Come to think of it, the summer sun was not so bad because a slight wind would often kick up, cooling my sweaty forehead.

One day blended into another.

My wife was told to go into work and, for a while, we thought life was headed back to normal.

As easily as the restrictions relaxed, the whole thing shut down again.

A popular bar got hit by an outbreak and we went into testing for an entire week or so.

After a while, the routine has become familiar, if a little dreary in its repetitiveness.

My wife was told to go back to working from home. The colleagues she so enjoyed talking with headed back to the isolation of their own dwellings across the city.
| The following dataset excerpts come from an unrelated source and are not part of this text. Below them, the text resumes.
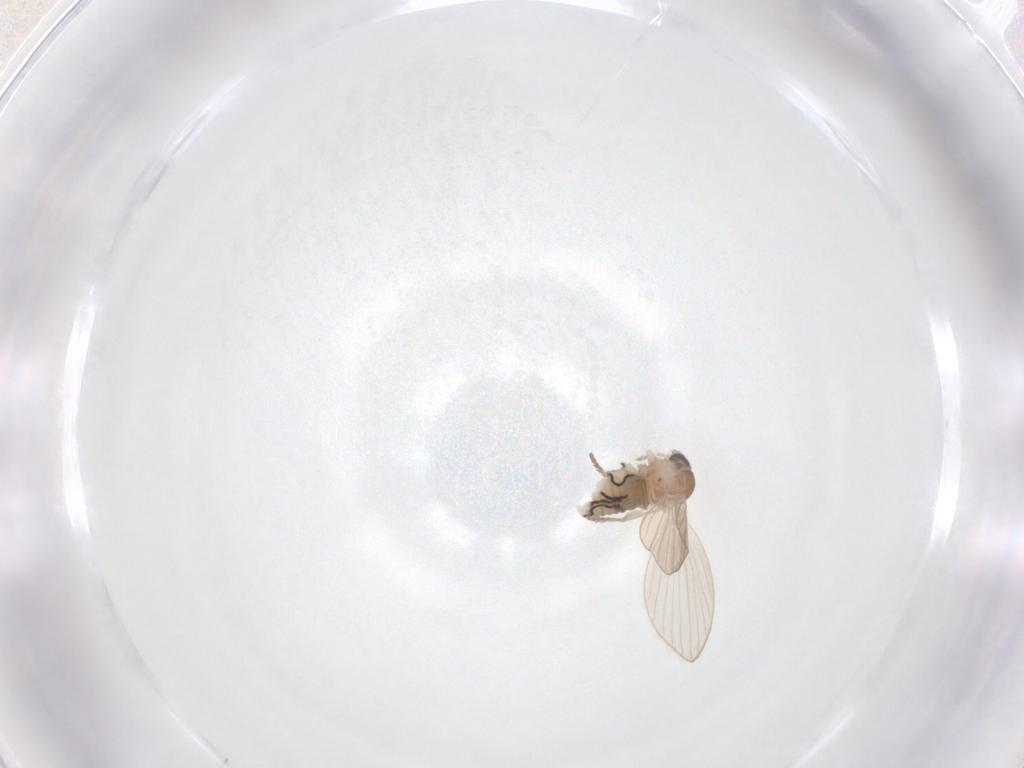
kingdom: Animalia
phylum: Arthropoda
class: Insecta
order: Diptera
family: Psychodidae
The mental grind of being alone in a comfortable apartment, well, gets into your head.

There is nothing physical ailing you. The difficulty is all in your brain. The hard part is that you hope it ends one day and you want to smell the world all over again. Or, revel in the chatter of office gossip.

One can only hope it will be over soon. For now, just soak in the quiet. "Hello darkness, my old friend," I hum to no one in particular.

But now, with the summer at its height, and the pandemic currently in retreat, it's time for everyone to appreciate that "something "which they took for granted, but missed when it was gone. For me that's going out and running around the city.